Inizialmente, lungo il percorso, è delineata la storia di come negli USA si giunse a creare la bomba atomica tramite il Progetto Manhattan. Un programma di ricerca, diretto dallo scienziato J. R. Oppenheimer, al quale parteciparono le menti più brillanti della fisica dell’epoca, tra cui anche Enrico Fermi.

Questi scienziati, molti dei quali si pentirono poi amaramente, lavorarono alla realizzazione della bomba atomica, credendo erroneamente che i nazisti ne stessero per produrre una anche loro. Una volta scoperto però, che i tedeschi non sarebbero stati in grado di realizzarla, gli Stati Uniti (sostenuti da Gran Bretagna e Canada) proseguirono nel loro intento e nel luglio del 1945 fecero il primo esperimento nucleare (il Trinity Test). A distanza di pochi giorni, il 6 agosto del 1945, gli USA sganciarono la prima bomba atomica su Hiroshima, e lo fecero da una altezza di 580 metri per avere il maggiore impatto possibile. Vi riuscirono, poiché nella zona più prossima all’esplosione vi fu la più devastante deflagrazione della II. Guerra Mondiale. 140.000 morti furono causati nell’immediato da questa bomba all’uranio a cui si aggiunsero i 70 mila di Nagasaki e le altre decine di migliaia di persone decedute nei mesi successivi.

L’atroce conseguenza del lancio di queste due sole testate nucleari fu di oltre 200 mila morti. Morti non necessari, come scrisse lo storico americano Gar Alperovitz sul Washington Post nel 1985, causati da una superpotenza intenta a dimostrare la propria supremazia non nei confronti del Giappone (stremato e pronto alla resa), bensì della Russia. Fu proprio questa la motivazione che spinse il presidente Truman a far sganciare anche la seconda bomba atomica al plutonio su Nagasaki.

_DATI ESTRATTI_.

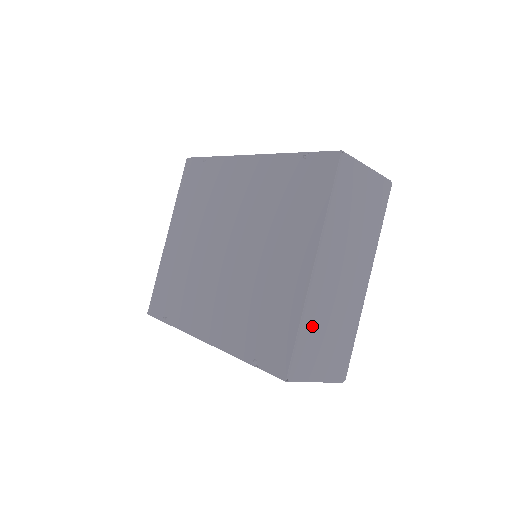
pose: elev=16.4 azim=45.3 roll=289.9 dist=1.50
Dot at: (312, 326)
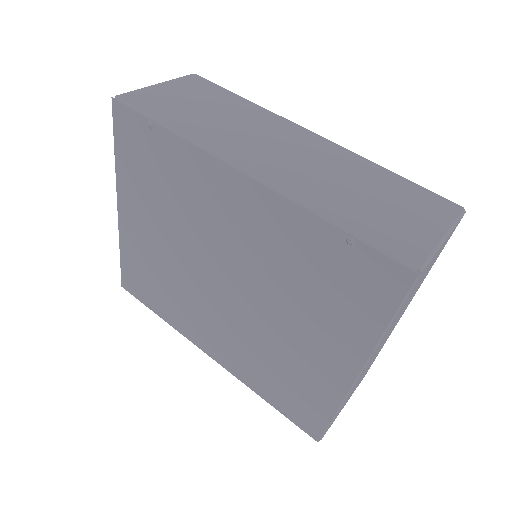
Dot at: occluded
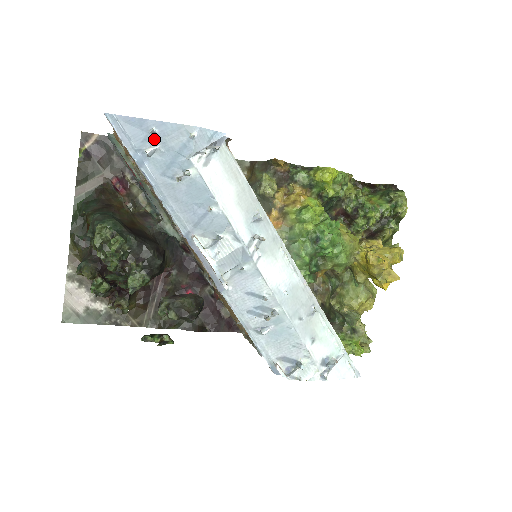
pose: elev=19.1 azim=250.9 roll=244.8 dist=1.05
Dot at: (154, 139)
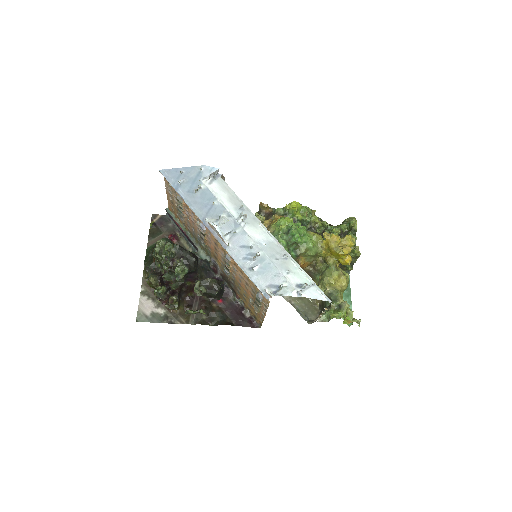
Dot at: (183, 176)
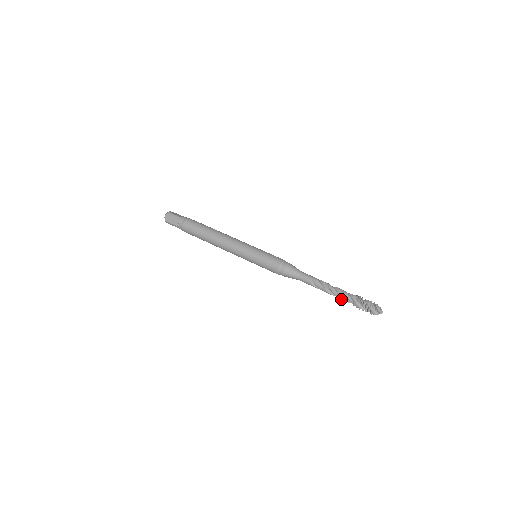
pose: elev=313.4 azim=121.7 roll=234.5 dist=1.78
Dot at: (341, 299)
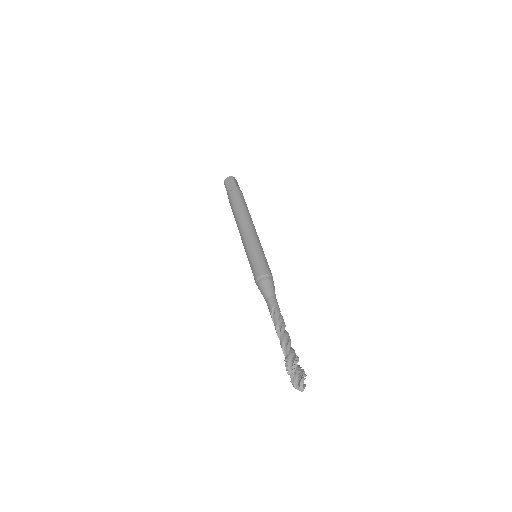
Dot at: (281, 346)
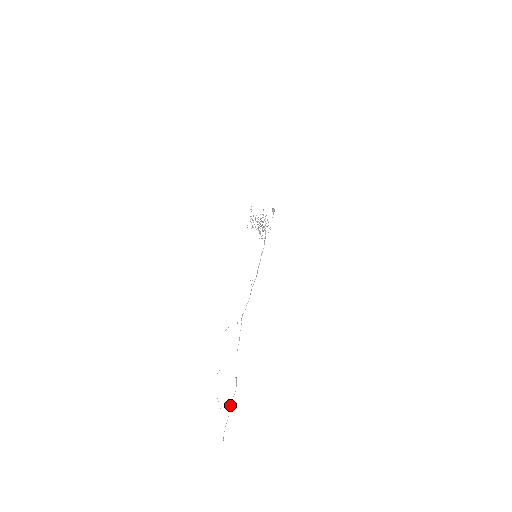
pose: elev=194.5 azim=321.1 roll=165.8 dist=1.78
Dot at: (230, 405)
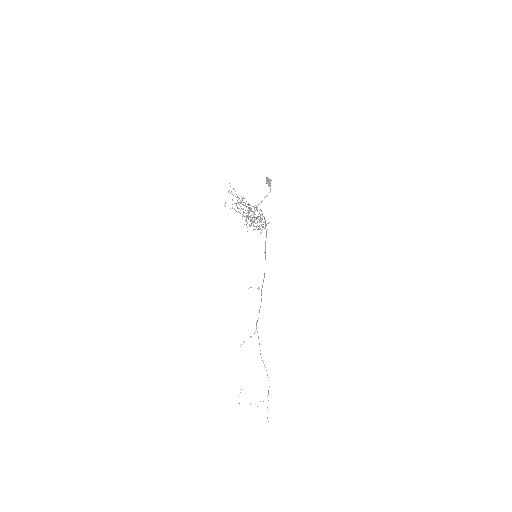
Dot at: (267, 396)
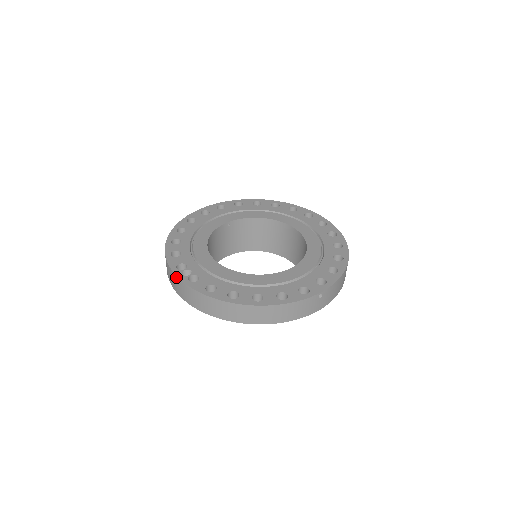
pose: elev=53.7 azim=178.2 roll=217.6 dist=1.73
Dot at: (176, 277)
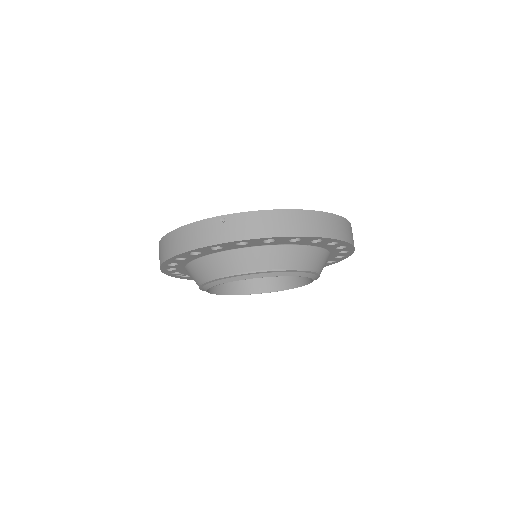
Dot at: occluded
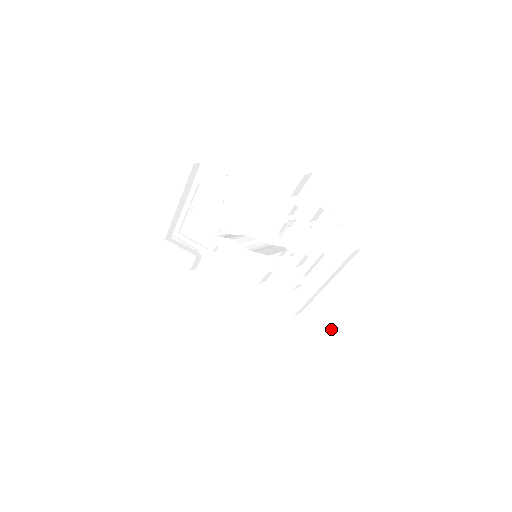
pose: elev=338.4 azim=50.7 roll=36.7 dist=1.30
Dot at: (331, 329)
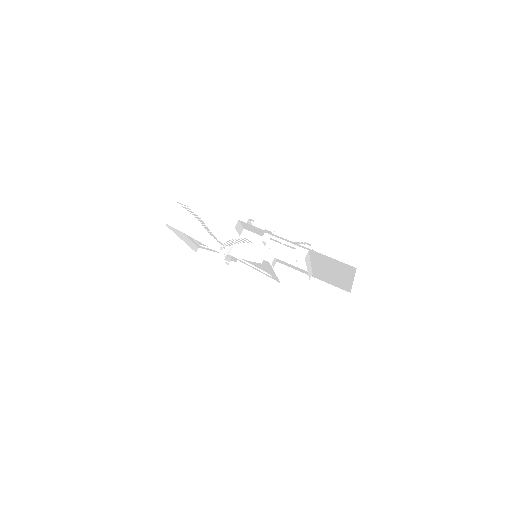
Dot at: (337, 280)
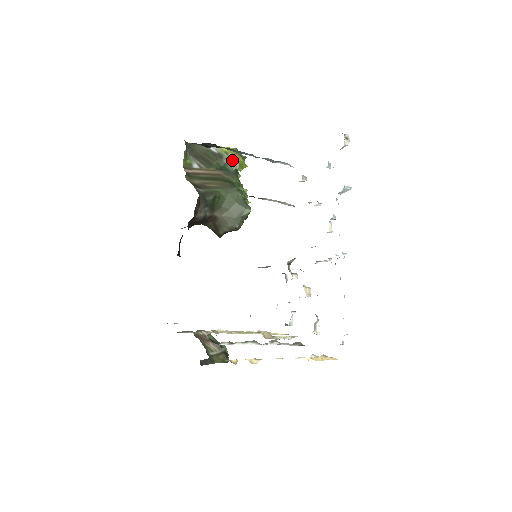
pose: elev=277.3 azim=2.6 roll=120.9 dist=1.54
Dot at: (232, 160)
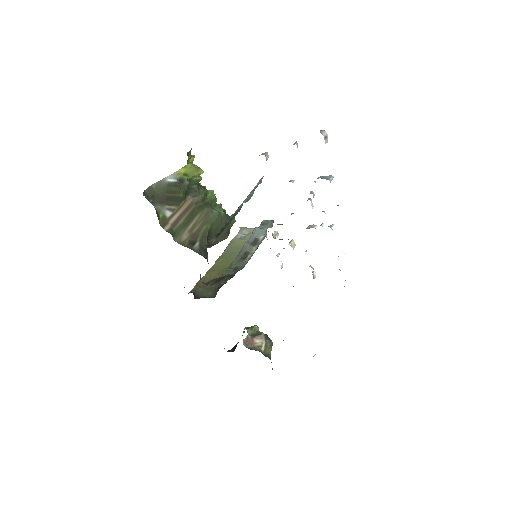
Dot at: (193, 177)
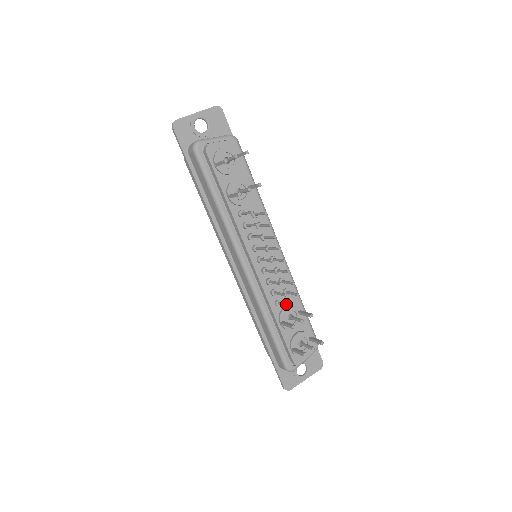
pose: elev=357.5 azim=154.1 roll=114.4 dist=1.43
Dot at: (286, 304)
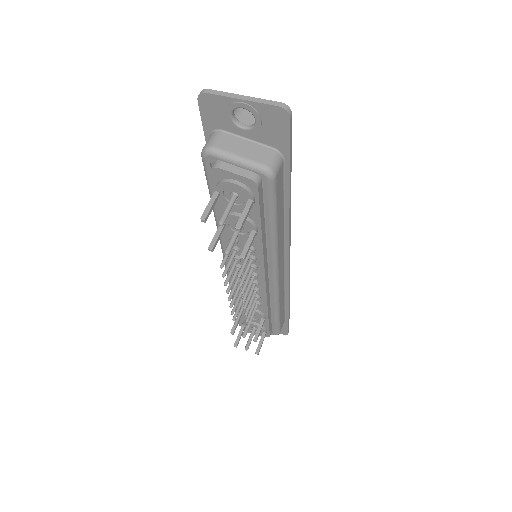
Dot at: (237, 319)
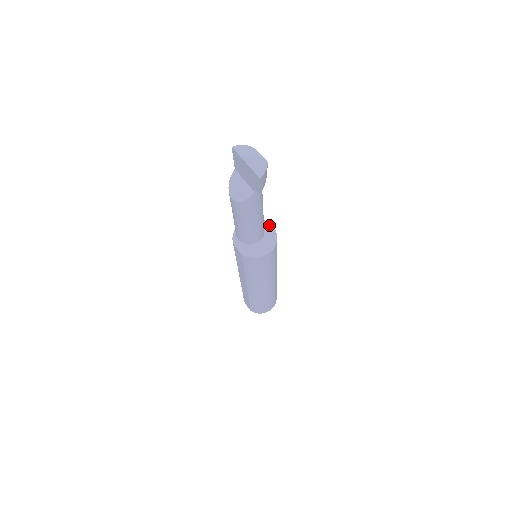
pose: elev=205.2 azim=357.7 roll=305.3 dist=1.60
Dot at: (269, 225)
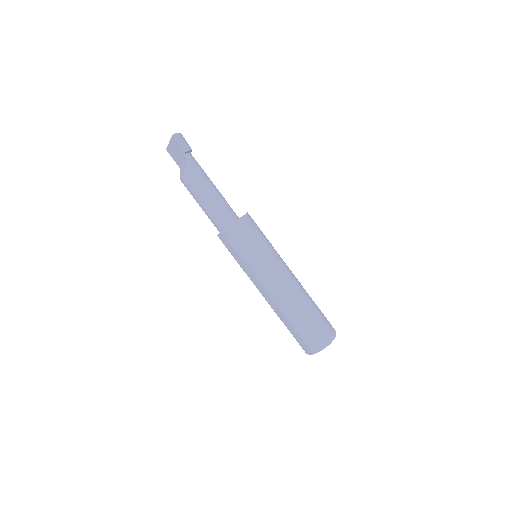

_SERIE DI ESERCIZI_.
a: Trasforma in un elenco puntato il paragrafo del brano sulla bomba atomica che comincia con "L’atroce conseguenza", conservandone i fatti principali.
b: Riporta fedelmente dal brano sulla bomba atomica il passo che va da "Inizialmente, lungo il" fino a "anche Enrico Fermi." compreso.
Le righe sono materiale a sé, distinto dal brano sulla bomba atomica.

_LE SOLUZIONI_.
a:
- Il lancio di due sole testate nucleari causò oltre 200 mila morti.
- Secondo lo storico americano Gar Alperovitz (Washington Post, 1985), furono morti non necessari.
- Una superpotenza voleva dimostrare la propria supremazia alla Russia, non al Giappone, che era stremato e pronto alla resa.
- Per questa ragione il presidente Truman fece sganciare anche la seconda bomba atomica, al plutonio, su Nagasaki.

b:
Inizialmente, lungo il percorso, è delineata la storia di come negli USA si giunse a creare la bomba atomica tramite il Progetto Manhattan. Un programma di ricerca, diretto dallo scienziato J. R. Oppenheimer, al quale parteciparono le menti più brillanti della fisica dell’epoca, tra cui anche Enrico Fermi.